▶ Task to carry out: Your job is to set down the stretch of entries that opens with the line containing "index pip: (618, 309)" and closes with the line containing "ring mcp: (663, 327)". Keep both end lines, copy each exactly, and add nothing.

▶ Data extracts:
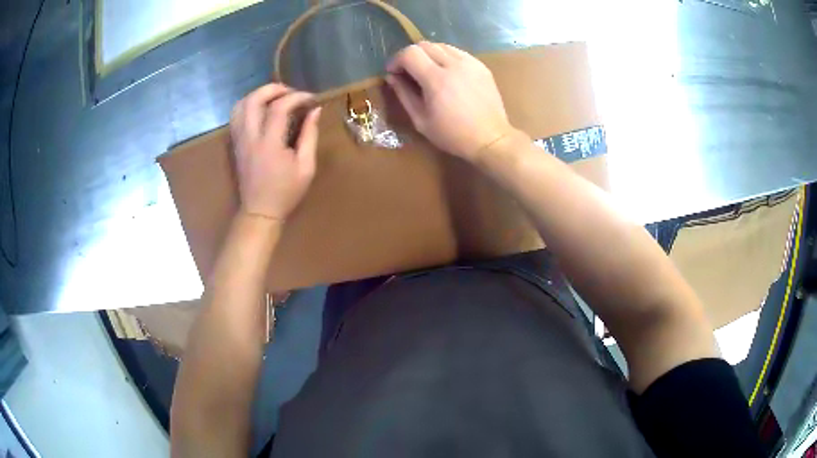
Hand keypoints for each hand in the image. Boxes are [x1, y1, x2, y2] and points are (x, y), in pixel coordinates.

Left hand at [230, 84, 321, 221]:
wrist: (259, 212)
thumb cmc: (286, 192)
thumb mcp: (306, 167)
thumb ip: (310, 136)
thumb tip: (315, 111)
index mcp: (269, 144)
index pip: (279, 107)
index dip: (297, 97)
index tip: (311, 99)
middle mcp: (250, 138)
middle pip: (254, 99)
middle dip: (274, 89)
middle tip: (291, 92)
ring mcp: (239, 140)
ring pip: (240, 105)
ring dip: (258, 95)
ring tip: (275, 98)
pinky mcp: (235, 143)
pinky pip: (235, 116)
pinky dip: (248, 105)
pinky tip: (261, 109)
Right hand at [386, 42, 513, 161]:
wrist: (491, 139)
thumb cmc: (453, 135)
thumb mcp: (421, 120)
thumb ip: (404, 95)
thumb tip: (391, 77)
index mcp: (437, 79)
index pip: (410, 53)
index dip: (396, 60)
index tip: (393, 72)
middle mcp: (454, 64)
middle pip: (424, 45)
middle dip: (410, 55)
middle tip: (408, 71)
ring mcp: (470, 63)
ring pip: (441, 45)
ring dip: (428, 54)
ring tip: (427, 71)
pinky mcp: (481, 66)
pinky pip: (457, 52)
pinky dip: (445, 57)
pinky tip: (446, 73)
--
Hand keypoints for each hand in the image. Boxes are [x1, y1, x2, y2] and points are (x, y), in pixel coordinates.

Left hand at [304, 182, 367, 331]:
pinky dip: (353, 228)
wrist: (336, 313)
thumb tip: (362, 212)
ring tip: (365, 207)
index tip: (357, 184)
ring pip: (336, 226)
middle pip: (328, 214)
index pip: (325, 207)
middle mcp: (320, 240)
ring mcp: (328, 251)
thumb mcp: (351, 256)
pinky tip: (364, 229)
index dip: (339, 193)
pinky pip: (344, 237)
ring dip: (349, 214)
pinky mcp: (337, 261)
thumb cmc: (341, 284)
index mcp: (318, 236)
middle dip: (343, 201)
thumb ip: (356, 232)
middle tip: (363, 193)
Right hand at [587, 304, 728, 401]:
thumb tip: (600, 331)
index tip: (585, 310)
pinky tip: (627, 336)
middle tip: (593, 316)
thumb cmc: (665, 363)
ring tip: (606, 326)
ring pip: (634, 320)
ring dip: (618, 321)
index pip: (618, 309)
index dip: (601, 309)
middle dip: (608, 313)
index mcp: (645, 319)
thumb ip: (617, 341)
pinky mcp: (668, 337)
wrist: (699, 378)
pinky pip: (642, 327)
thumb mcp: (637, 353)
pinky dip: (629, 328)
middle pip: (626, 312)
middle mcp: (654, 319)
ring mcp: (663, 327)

▶ Solution to this exercise:
index pip: (618, 309)
index dip: (601, 309)
middle dip: (608, 313)
index mcp: (645, 319)
thumb ip: (617, 341)
pinky mcp: (668, 337)
wrist: (699, 378)
pinky pip: (642, 327)
thumb mcp: (637, 353)
pinky dip: (629, 328)
middle pip: (626, 312)
middle mcp: (654, 319)
ring mcp: (663, 327)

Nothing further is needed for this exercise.